L'un des plus grands plaisirs de voyager en Asie du sud-est est de prendre l'autobus. Et quand je parle de prendre le bus, je parle de prendre un vrai bus avec les locaux, le vrai monde.
Avec des véhicules débordant de passagers le plus souvent qu'autrement, l'état parfois catastrophiques des bancs et les surplus de bagages dans l'allée centrale, les bus sont souvent un terreau fertile d'histoires débiles.
Un autre classique des bus asiatiques est la musique. Une version karaoké des vidéos sur un écran miniature à l'avant du bus et le son dans le tapis, souvent beaucoup trop fort pour les excellents haut-parleurs made in China (en fait, on devrait plutôt les appeler haut-gricheurs que haut-parleurs), est la meilleure option pour obtenir le silence des passagers. En fait, mettre un DVD karaoké d'un chanteur populaire dans un bus en Asie du sud-est est l'équivalent de mettre un DVD de Caillou à des enfants de trois ans dans une garderie.
Pour le projet Siem Reap - Battambang, j'ai eu la chance de regarder le DVD des vidéos, version karaoké, d'un des chanteurs les plus populaires de l'heure au Cambodge. Aucune idée de son nom, mais j'entends son tube au moins une fois par jour.
Les Cambodgiens ont beaucoup de très belles qualités, mais pour ce qui est de l'originalité des scénarios des vidéos de musique, on repassera. A côte de ça, les Super Mamies passent pour de la grande télé.
Musicalement, on fait dans la pop très commerciale et très légère à la "je t'aime mon amour et je t'aimerai pour toujours".
Le thème de la chanson étant toujours le même, il ne faut pas vraiment s'étonner que les vidéos soient tous un peu pareils. Mais il y a un peu pareil et un peu pareil.
Changez la fille, les décors, les paroles et vous avez inlassablement le même vidéo encore, encore et encore: un triangle amoureux (deux filles et un gars) et la fille qui "tilt" entre les deux gars, dont le chanteur qui est toujours dans les vidéos. Elle passe 34 secondes avec le premier avant d'en passer 29 avec le deuxième avant de repasser à l'ouest 48 secondes pour mieux repasser à l'est pour quelques rimes. Gauche - droite, gauche - droite pendant 3:30. Un peu agace la madame! Chose certaine, Françoise David n'est pas la réalisatrice de ces vidéos.
Autres éléments qui reviennent d'un vidéo à l'autre: la fille ne finit jamais avec le chanteur, le chanteur est un alcoolo fini et le chanteur est une solide lopette.
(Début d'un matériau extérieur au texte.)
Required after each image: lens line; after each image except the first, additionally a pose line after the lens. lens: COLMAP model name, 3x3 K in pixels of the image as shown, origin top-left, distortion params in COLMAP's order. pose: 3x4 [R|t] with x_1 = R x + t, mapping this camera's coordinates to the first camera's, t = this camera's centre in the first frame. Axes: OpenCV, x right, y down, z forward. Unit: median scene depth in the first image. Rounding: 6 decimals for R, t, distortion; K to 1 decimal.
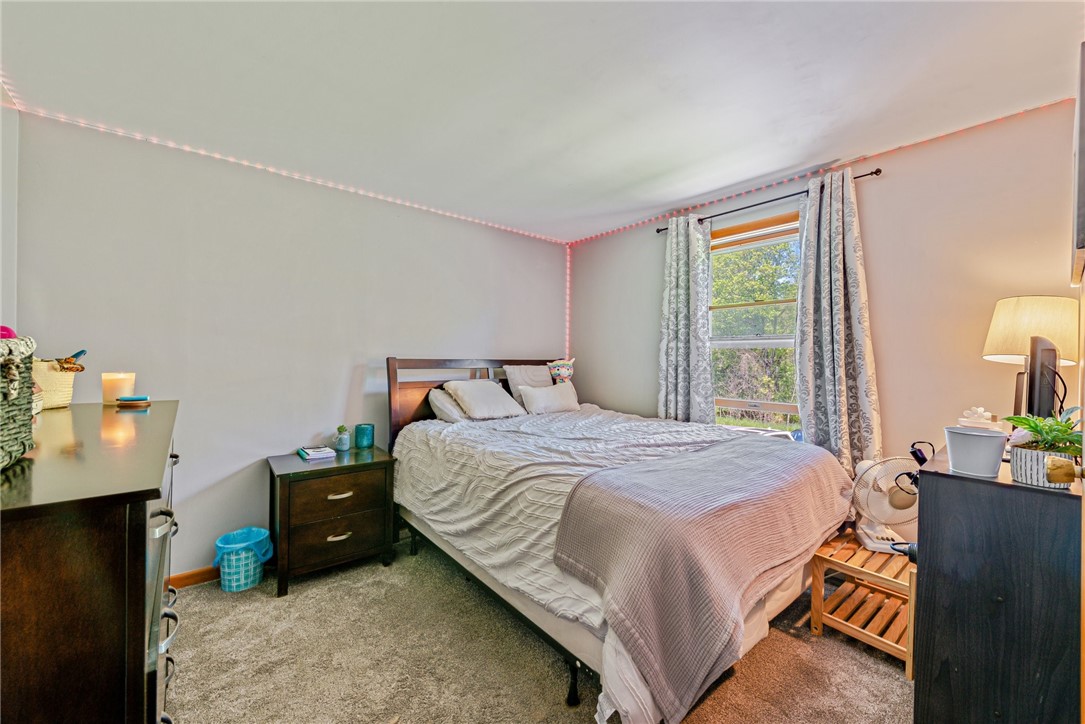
lens RADIAL K [[424.8, 0, 544.8], [0, 424.8, 358.6], [0, 0, 1]] dist [0.001632, -0.000669]
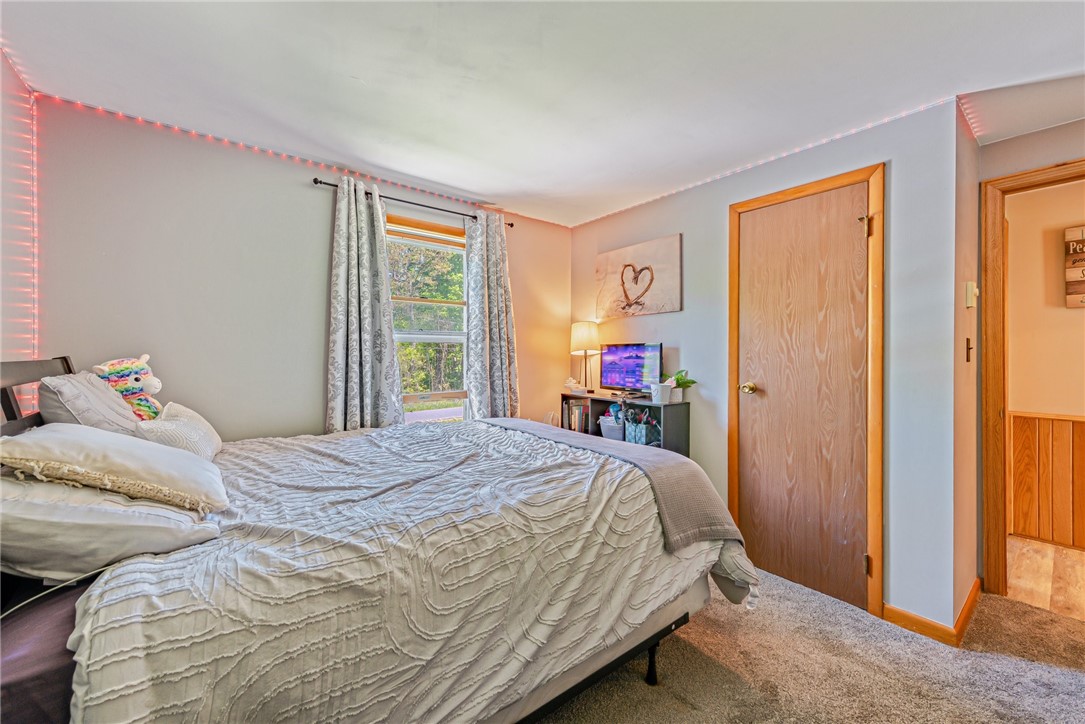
lens RADIAL K [[424.8, 0, 544.8], [0, 424.8, 358.6], [0, 0, 1]] dist [0.001632, -0.000669]
pose [[0.021650, -0.021299, 0.999539, -0.543661], [-0.000446, 0.999773, 0.021313, -0.009596], [-0.999766, -0.000907, 0.021636, 0.679315]]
Systématiquement, dans chaque vidéo, au moment où Dulcinée est dans les bras du méchant rival, notre ami le chanteur se défonce la gueule à l'alcool. Beaucoup d'alcool et vraiment trop d'alcool... question que l'on comprenne que le gars souffre d'amour.
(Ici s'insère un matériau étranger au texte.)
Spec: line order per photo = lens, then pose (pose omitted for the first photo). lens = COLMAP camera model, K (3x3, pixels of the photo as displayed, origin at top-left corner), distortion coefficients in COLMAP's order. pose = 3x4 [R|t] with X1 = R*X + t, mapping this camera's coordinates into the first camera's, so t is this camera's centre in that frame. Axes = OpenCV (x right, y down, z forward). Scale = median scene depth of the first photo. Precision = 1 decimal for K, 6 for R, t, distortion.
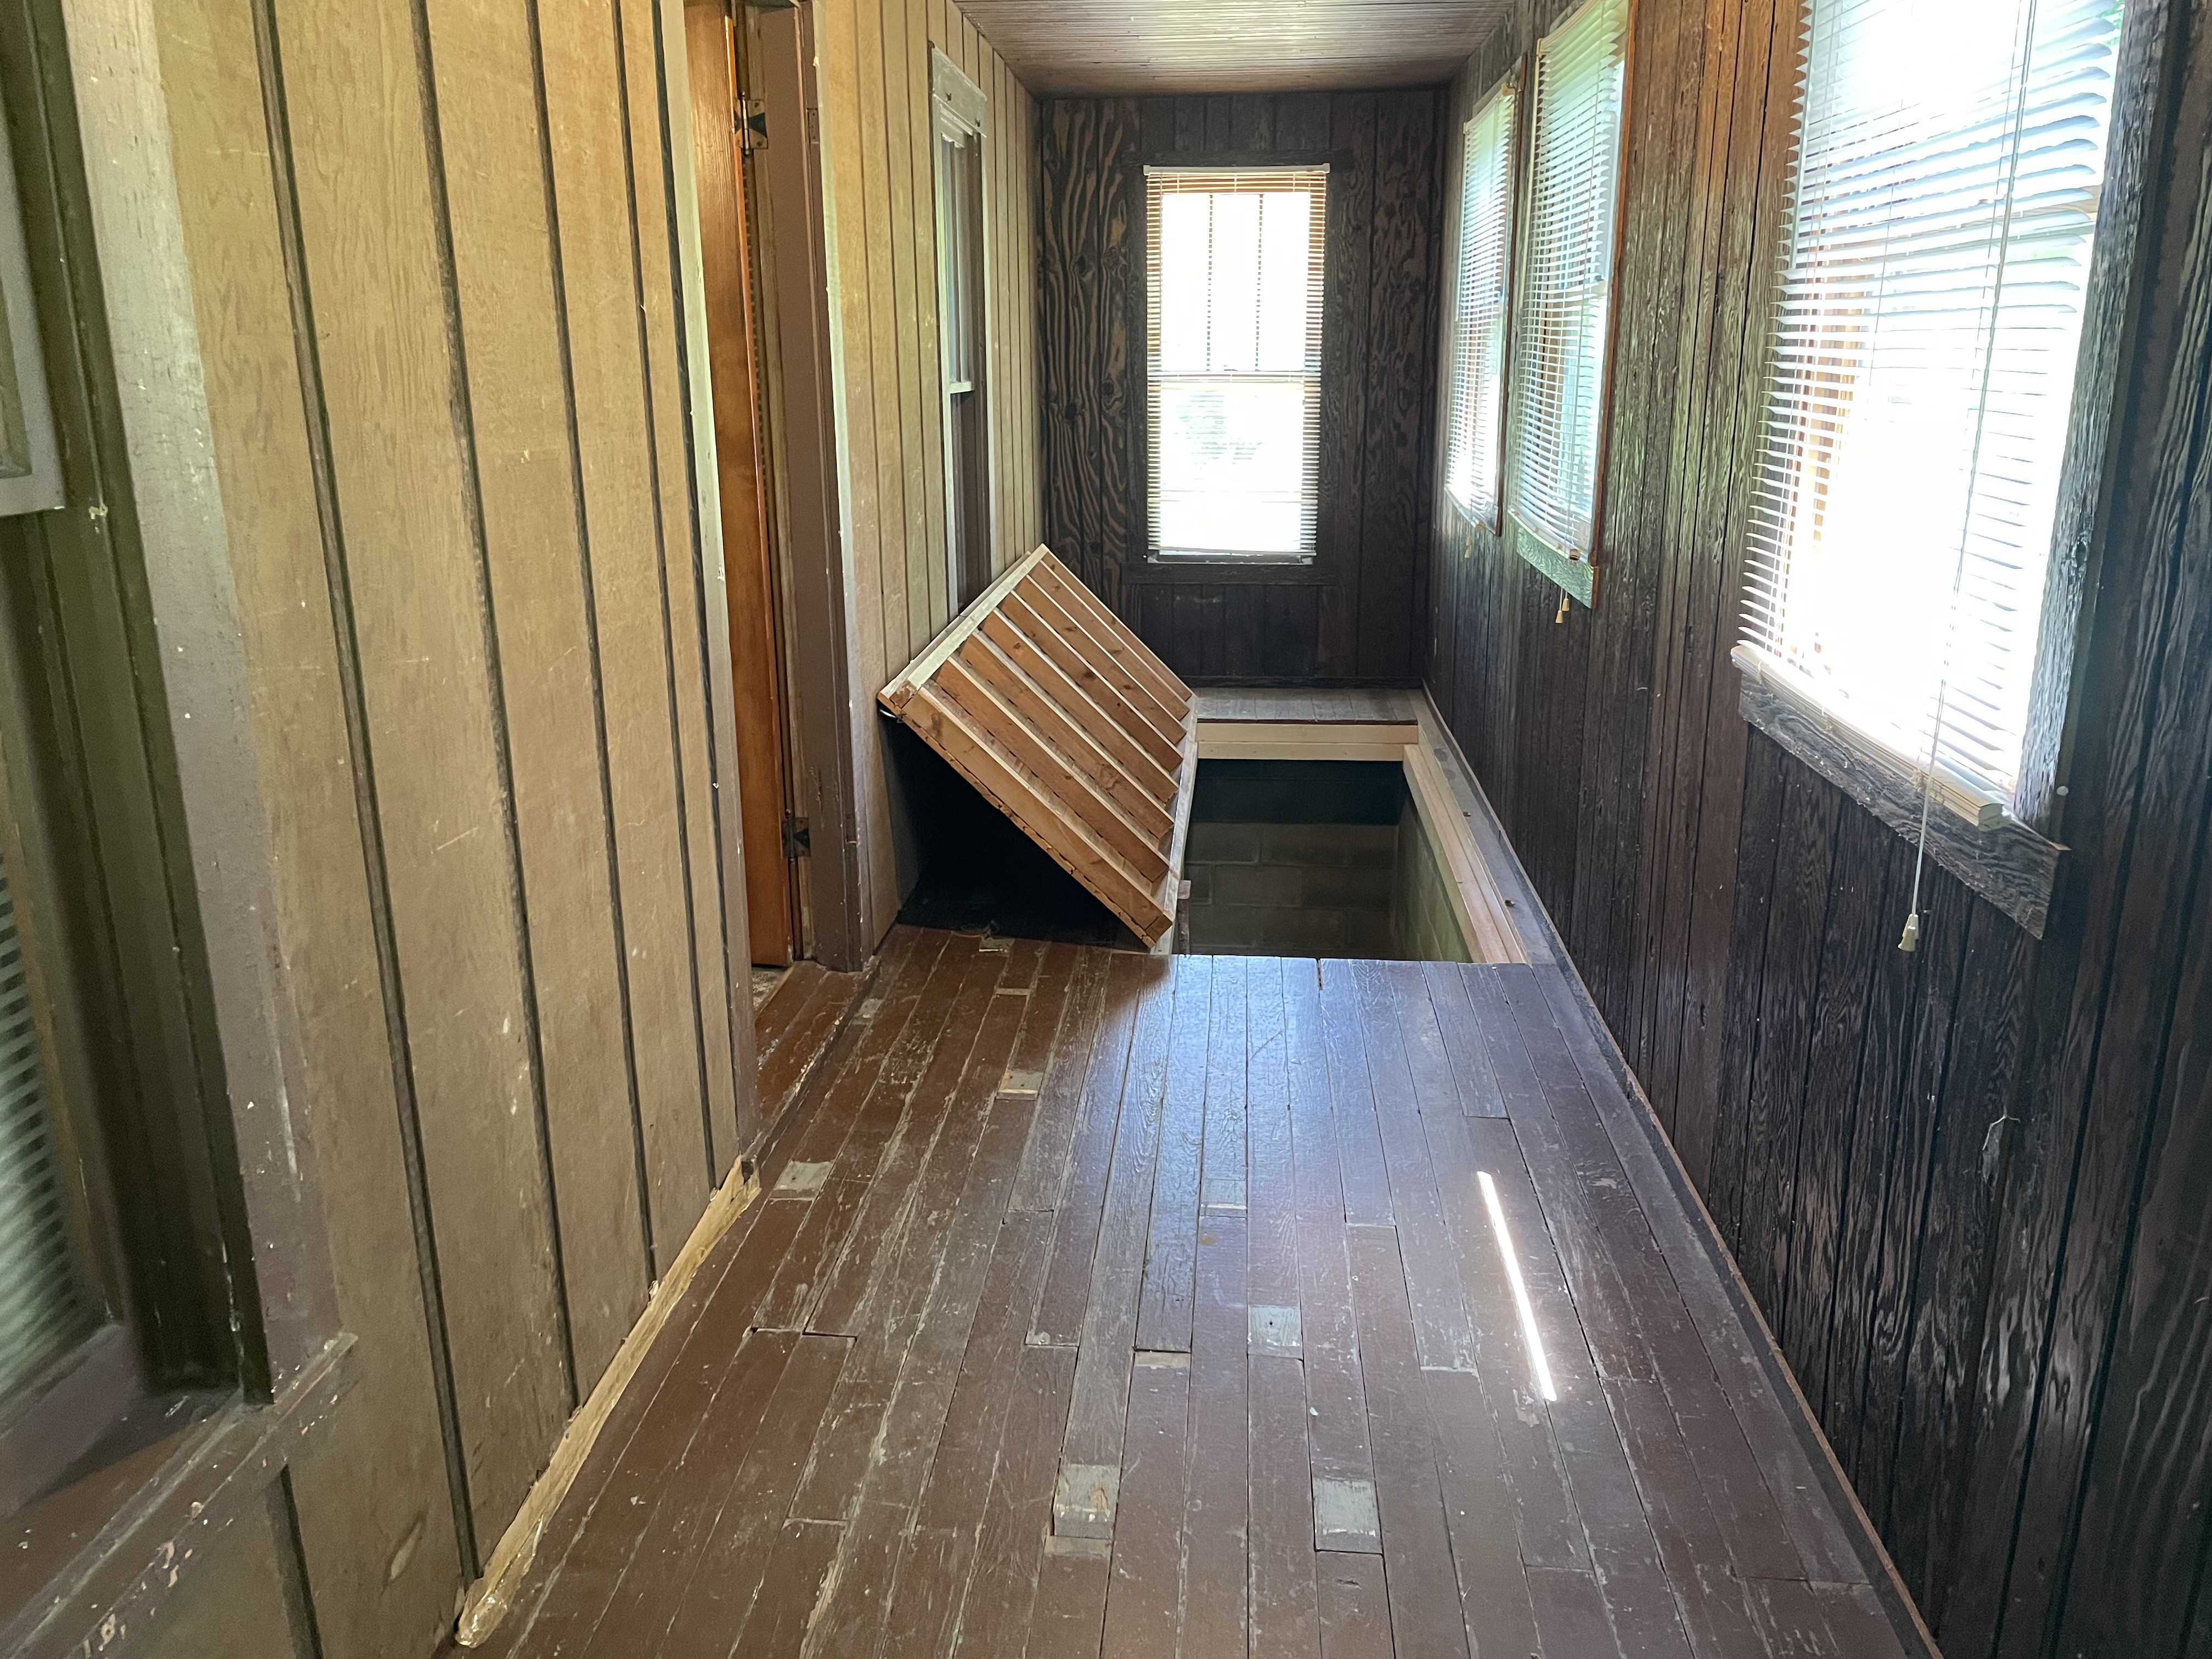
lens RADIAL K [[1673.6, 0, 1105.1], [0, 1673.6, 822.7], [0, 0, 1]] dist [0.053818, -0.035188]
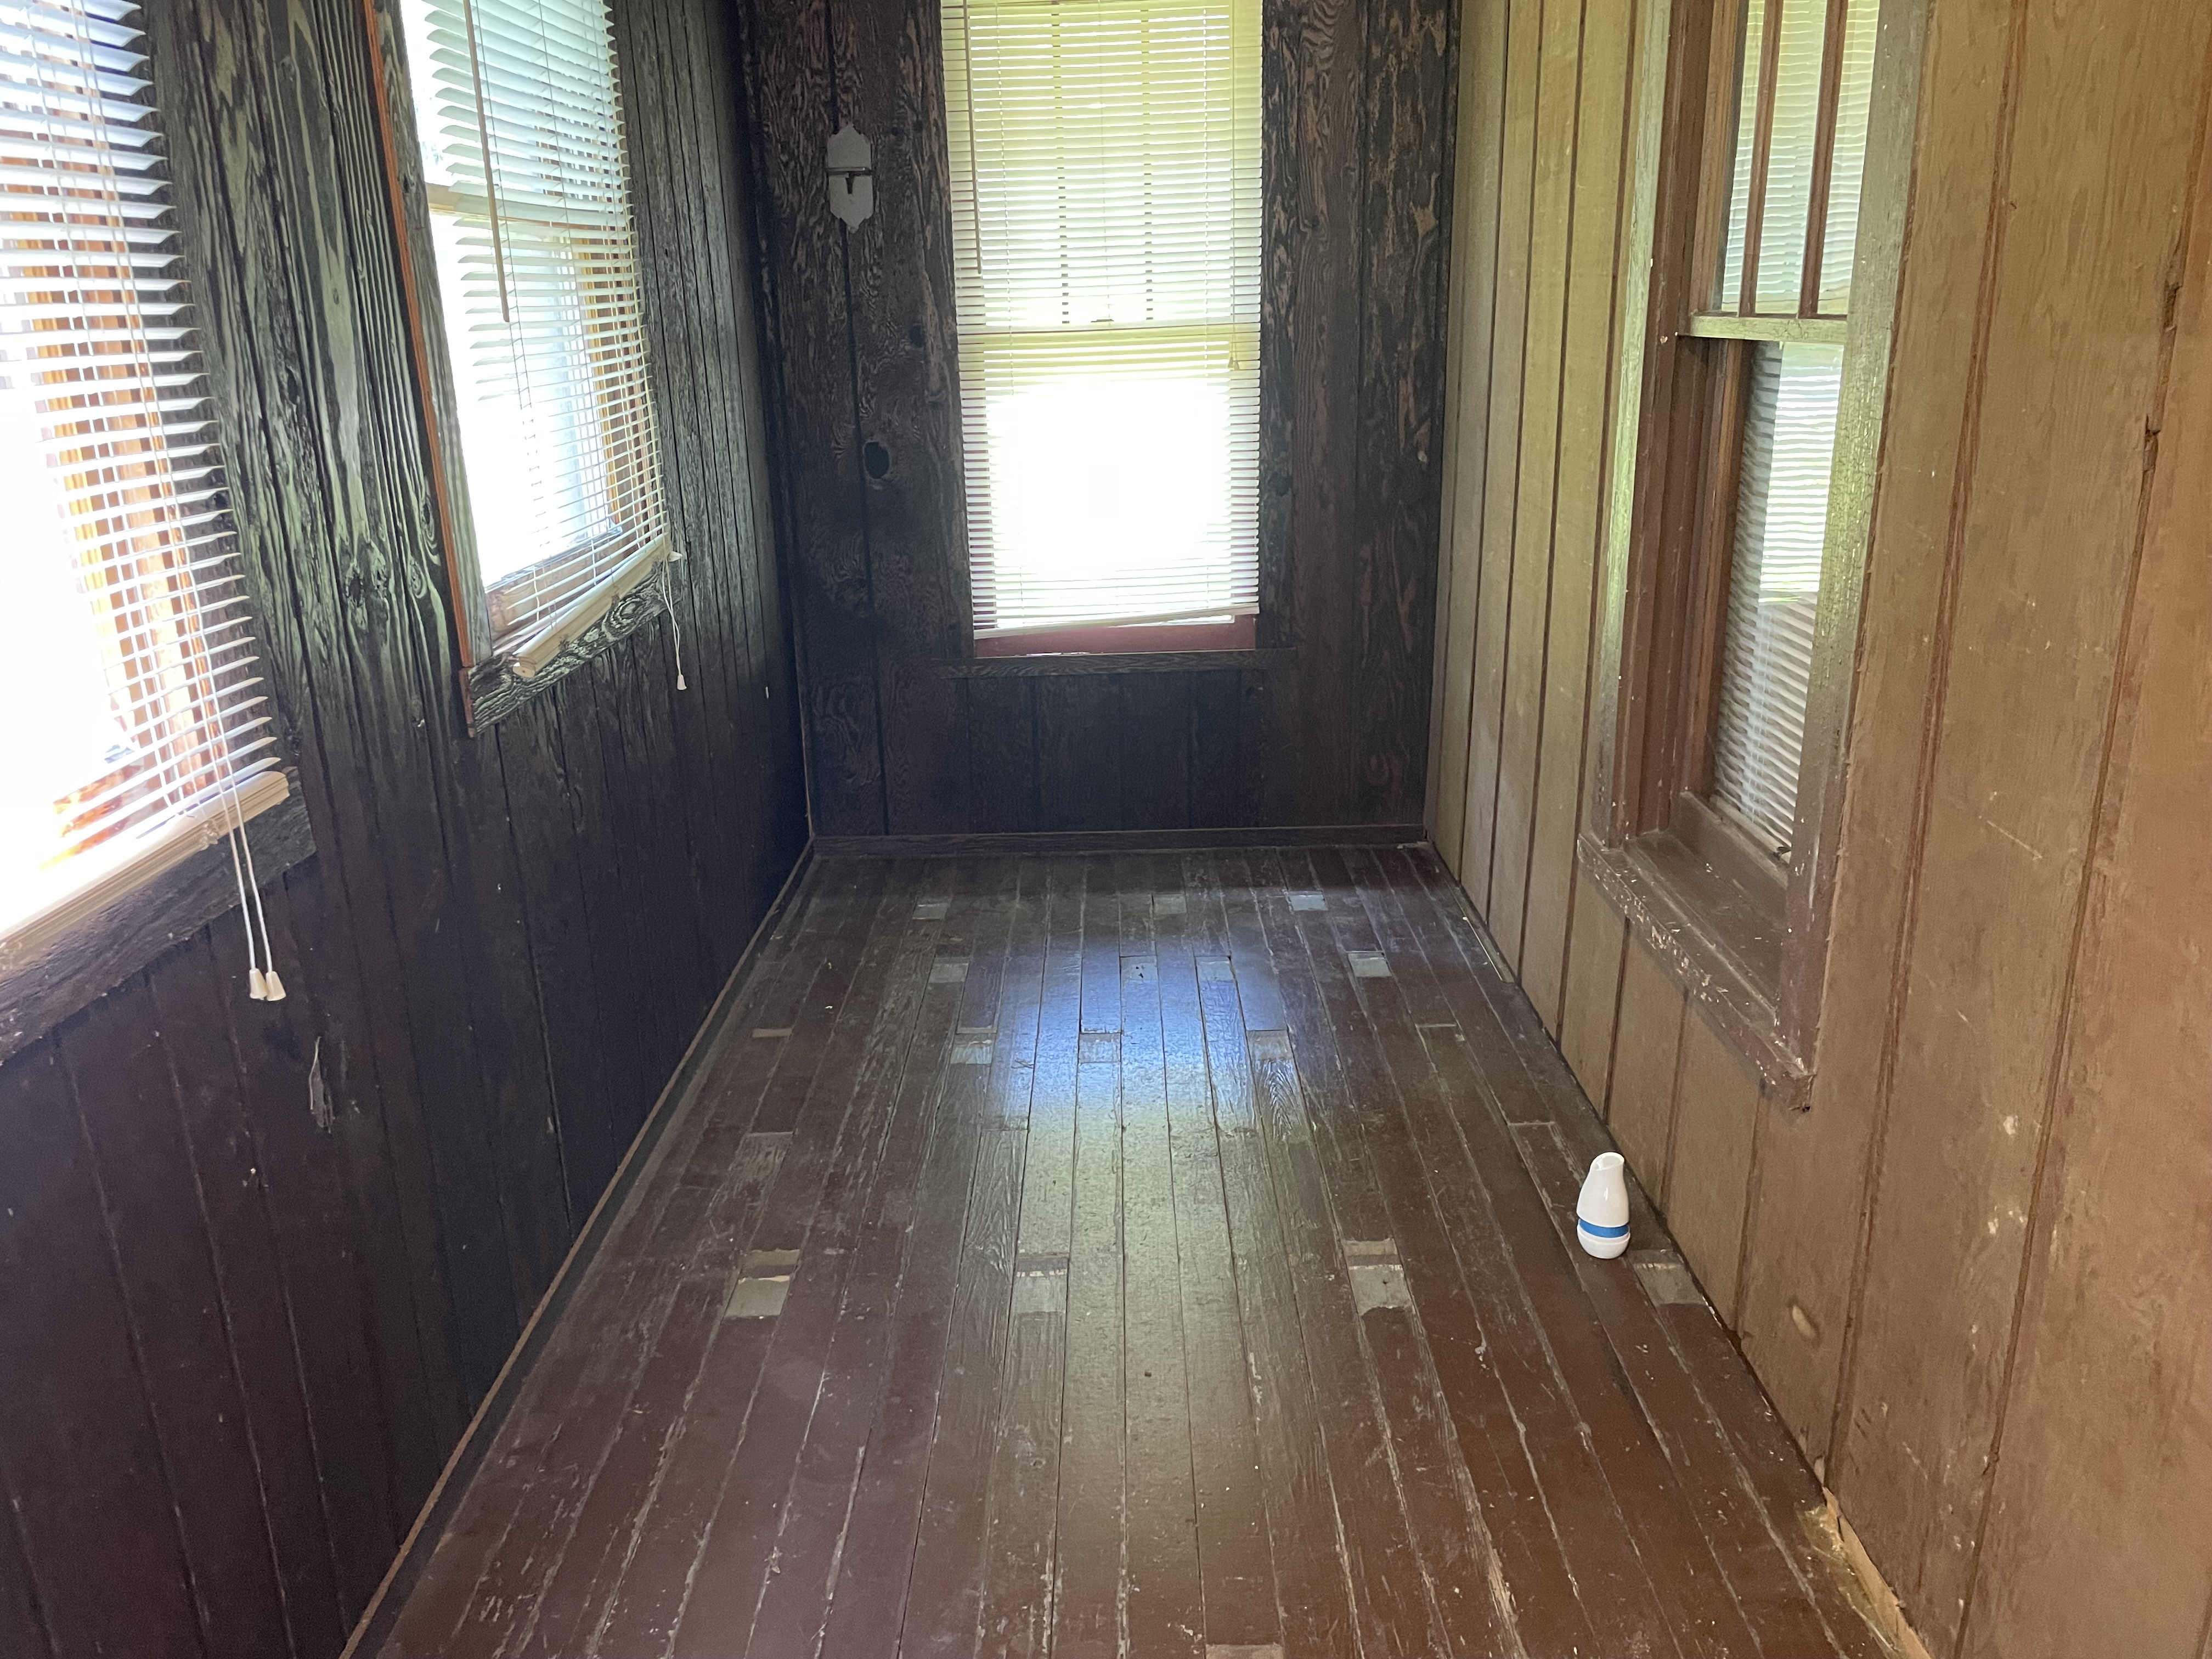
lens RADIAL K [[1673.6, 0, 1101.4], [0, 1673.6, 824.3], [0, 0, 1]] dist [0.053818, -0.035188]
pose [[-0.996058, 0.058131, -0.067000, 0.094209], [0.012010, 0.836760, 0.547438, -0.419114], [0.087886, 0.544475, -0.834160, 1.546704]]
Donc, après s'être bourré la gueule, notre ami tente systématiquement d'en venir aux poings avec son rival. Une bataille par vidéo, c'est garanti. Des claques sur la gueule, des coups de pied dans les reins. Et on se bat partout: dans la rue, dans la chambre à coucher, dans un bar. Et chaque fois, notre ami le chanteur perd sa rude bataille. Des volées et encore des volées. Une fois, le type se fait mêmeme tirer dans la jambe dans par la fille. Fascinant, captivant et un beau message d'espoir pour les tout-petits à la maison.
Donc, un personnage pathétique et de qui on finit presque par avoir pitié: un homme ultra-rose trop proche de ses sentiments qui a de la pepeine à tout bout de champ, qui est trop mou pour prendre sur lui et qui boit comme un trou pour noyer sa pepeine et qui se bat comme une fillette de 12 ans. Et qui, en plus, est laid comme un singe. Quand tu as la face d'une mante religieuse, t'as pas grand chance de scorer avec les filles dans la vie. Voilà probablement ce qui explique pourquoi la fille ne finit jamais avec lui dans les vidéos.
Mais laid comme un singe ou pas, si le personnage échoue lamentablement avec les filles dans le vidéo, je ne suis pas trop inquiet en revanche pour le chanteur de la vie de tous les jours. À voir comment les filles le regardaient avec de la tite babave dans l'autobus, je n'ai pas l'impression qu'il couche souvent seul le soir.
Peu importe que ces vidéos soient pour le moins mauvais, partout dans le monde, une rock star, ça reste une rock star.